Problem to work on:
Transcription of the full listing is required, character for character.

START Input data

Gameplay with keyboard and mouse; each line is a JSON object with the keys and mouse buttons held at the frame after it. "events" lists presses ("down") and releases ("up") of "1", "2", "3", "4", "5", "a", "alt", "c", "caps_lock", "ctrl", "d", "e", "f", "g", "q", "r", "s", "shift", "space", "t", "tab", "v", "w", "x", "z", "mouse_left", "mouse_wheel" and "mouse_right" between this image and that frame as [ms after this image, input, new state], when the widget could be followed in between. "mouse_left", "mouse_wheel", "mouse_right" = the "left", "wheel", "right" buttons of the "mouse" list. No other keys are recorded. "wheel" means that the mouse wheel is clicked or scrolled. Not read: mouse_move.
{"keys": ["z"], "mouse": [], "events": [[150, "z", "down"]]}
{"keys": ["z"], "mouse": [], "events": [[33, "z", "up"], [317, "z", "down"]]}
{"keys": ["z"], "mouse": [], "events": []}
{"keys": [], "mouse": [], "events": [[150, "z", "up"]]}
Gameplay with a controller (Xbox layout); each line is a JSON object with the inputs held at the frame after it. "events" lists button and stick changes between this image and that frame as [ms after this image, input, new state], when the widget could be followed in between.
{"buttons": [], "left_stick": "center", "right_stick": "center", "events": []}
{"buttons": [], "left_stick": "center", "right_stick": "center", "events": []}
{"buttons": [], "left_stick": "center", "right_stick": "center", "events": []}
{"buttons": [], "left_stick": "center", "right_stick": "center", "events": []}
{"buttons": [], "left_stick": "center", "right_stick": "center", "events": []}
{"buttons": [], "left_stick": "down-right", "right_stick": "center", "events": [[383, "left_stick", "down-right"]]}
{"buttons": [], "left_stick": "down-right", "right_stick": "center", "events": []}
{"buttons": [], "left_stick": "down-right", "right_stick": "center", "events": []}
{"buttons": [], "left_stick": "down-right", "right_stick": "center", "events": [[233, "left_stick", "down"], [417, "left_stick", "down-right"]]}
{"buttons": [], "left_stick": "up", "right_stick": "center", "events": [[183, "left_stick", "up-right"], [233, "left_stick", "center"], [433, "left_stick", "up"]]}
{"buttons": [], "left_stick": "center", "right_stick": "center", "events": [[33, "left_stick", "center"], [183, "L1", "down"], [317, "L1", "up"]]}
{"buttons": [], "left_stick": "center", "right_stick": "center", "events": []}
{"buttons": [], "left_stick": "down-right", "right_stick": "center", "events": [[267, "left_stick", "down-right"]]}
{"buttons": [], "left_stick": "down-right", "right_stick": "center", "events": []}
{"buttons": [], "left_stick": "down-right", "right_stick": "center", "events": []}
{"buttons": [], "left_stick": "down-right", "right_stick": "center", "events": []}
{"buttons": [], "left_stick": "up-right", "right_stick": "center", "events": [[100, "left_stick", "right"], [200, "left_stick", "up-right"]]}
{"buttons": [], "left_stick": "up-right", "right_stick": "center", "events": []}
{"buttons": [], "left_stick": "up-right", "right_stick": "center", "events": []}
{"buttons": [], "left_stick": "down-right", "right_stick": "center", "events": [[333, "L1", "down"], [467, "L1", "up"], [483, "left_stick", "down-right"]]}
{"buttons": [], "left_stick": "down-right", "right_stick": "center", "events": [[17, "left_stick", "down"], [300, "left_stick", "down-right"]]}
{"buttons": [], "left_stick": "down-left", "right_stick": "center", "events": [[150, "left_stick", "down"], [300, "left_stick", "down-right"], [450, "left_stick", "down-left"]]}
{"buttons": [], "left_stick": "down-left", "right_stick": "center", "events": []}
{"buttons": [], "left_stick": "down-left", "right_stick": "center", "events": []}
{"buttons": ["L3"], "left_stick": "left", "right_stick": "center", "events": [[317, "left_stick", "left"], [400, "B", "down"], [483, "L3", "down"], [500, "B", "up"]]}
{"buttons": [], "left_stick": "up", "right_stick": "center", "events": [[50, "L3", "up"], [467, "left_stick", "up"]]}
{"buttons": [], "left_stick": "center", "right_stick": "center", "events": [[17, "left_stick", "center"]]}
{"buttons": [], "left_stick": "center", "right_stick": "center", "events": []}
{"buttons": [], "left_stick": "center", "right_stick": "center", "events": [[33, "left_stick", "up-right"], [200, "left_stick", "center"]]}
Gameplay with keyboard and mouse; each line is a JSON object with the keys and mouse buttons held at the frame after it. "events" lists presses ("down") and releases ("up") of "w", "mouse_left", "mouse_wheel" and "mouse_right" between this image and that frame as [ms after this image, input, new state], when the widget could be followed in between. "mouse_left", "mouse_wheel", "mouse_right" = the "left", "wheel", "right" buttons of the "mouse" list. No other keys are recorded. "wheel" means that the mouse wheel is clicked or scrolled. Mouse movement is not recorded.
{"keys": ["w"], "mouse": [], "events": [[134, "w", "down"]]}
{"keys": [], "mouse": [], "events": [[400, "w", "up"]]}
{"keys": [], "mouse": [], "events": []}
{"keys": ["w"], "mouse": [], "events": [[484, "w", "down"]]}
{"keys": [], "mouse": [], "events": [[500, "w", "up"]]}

END Input data

Output of the task:
Gameplay with keyboard and mouse; each line is a JSON object with the keys and mouse buttons held at the frame after it. "events" lists presses ("down") and releases ("up") of "1", "2", "3", "4", "5", "a", "alt", "c", "caps_lock", "ctrl", "d", "e", "f", "g", "q", "r", "s", "shift", "space", "t", "tab", "v", "w", "x", "z", "mouse_left", "mouse_wheel" and "mouse_right" between this image and that frame as [ms after this image, input, new state], when the widget could be followed in between. "mouse_left", "mouse_wheel", "mouse_right" = the "left", "wheel", "right" buttons of the "mouse" list. No other keys are recorded. "wheel" means that the mouse wheel is clicked or scrolled. Not read: mouse_move.
{"keys": ["z"], "mouse": [], "events": [[150, "z", "down"]]}
{"keys": ["z"], "mouse": [], "events": [[33, "z", "up"], [317, "z", "down"]]}
{"keys": ["z"], "mouse": [], "events": []}
{"keys": [], "mouse": [], "events": [[150, "z", "up"]]}
Gameplay with a controller (Xbox layout); each line is a JSON object with the inputs held at the frame after it. "events" lists button and stick changes between this image and that frame as [ms after this image, input, new state], when the widget could be followed in between.
{"buttons": [], "left_stick": "center", "right_stick": "center", "events": []}
{"buttons": [], "left_stick": "center", "right_stick": "center", "events": []}
{"buttons": [], "left_stick": "center", "right_stick": "center", "events": []}
{"buttons": [], "left_stick": "center", "right_stick": "center", "events": []}
{"buttons": [], "left_stick": "center", "right_stick": "center", "events": []}
{"buttons": [], "left_stick": "down-right", "right_stick": "center", "events": [[383, "left_stick", "down-right"]]}
{"buttons": [], "left_stick": "down-right", "right_stick": "center", "events": []}
{"buttons": [], "left_stick": "down-right", "right_stick": "center", "events": []}
{"buttons": [], "left_stick": "down-right", "right_stick": "center", "events": [[233, "left_stick", "down"], [417, "left_stick", "down-right"]]}
{"buttons": [], "left_stick": "up", "right_stick": "center", "events": [[183, "left_stick", "up-right"], [233, "left_stick", "center"], [433, "left_stick", "up"]]}
{"buttons": [], "left_stick": "center", "right_stick": "center", "events": [[33, "left_stick", "center"], [183, "L1", "down"], [317, "L1", "up"]]}
{"buttons": [], "left_stick": "center", "right_stick": "center", "events": []}
{"buttons": [], "left_stick": "down-right", "right_stick": "center", "events": [[267, "left_stick", "down-right"]]}
{"buttons": [], "left_stick": "down-right", "right_stick": "center", "events": []}
{"buttons": [], "left_stick": "down-right", "right_stick": "center", "events": []}
{"buttons": [], "left_stick": "down-right", "right_stick": "center", "events": []}
{"buttons": [], "left_stick": "up-right", "right_stick": "center", "events": [[100, "left_stick", "right"], [200, "left_stick", "up-right"]]}
{"buttons": [], "left_stick": "up-right", "right_stick": "center", "events": []}
{"buttons": [], "left_stick": "up-right", "right_stick": "center", "events": []}
{"buttons": [], "left_stick": "down-right", "right_stick": "center", "events": [[333, "L1", "down"], [467, "L1", "up"], [483, "left_stick", "down-right"]]}
{"buttons": [], "left_stick": "down-right", "right_stick": "center", "events": [[17, "left_stick", "down"], [300, "left_stick", "down-right"]]}
{"buttons": [], "left_stick": "down-left", "right_stick": "center", "events": [[150, "left_stick", "down"], [300, "left_stick", "down-right"], [450, "left_stick", "down-left"]]}
{"buttons": [], "left_stick": "down-left", "right_stick": "center", "events": []}
{"buttons": [], "left_stick": "down-left", "right_stick": "center", "events": []}
{"buttons": ["L3"], "left_stick": "left", "right_stick": "center", "events": [[317, "left_stick", "left"], [400, "B", "down"], [483, "L3", "down"], [500, "B", "up"]]}
{"buttons": [], "left_stick": "up", "right_stick": "center", "events": [[50, "L3", "up"], [467, "left_stick", "up"]]}
{"buttons": [], "left_stick": "center", "right_stick": "center", "events": [[17, "left_stick", "center"]]}
{"buttons": [], "left_stick": "center", "right_stick": "center", "events": []}
{"buttons": [], "left_stick": "center", "right_stick": "center", "events": [[33, "left_stick", "up-right"], [200, "left_stick", "center"]]}
Gameplay with keyboard and mouse; each line is a JSON object with the keys and mouse buttons held at the frame after it. "events" lists presses ("down") and releases ("up") of "w", "mouse_left", "mouse_wheel" and "mouse_right" between this image and that frame as [ms after this image, input, new state], when the widget could be followed in between. "mouse_left", "mouse_wheel", "mouse_right" = the "left", "wheel", "right" buttons of the "mouse" list. No other keys are recorded. "wheel" means that the mouse wheel is clicked or scrolled. Mouse movement is not recorded.
{"keys": ["w"], "mouse": [], "events": [[134, "w", "down"]]}
{"keys": [], "mouse": [], "events": [[400, "w", "up"]]}
{"keys": [], "mouse": [], "events": []}
{"keys": ["w"], "mouse": [], "events": [[484, "w", "down"]]}
{"keys": [], "mouse": [], "events": [[500, "w", "up"]]}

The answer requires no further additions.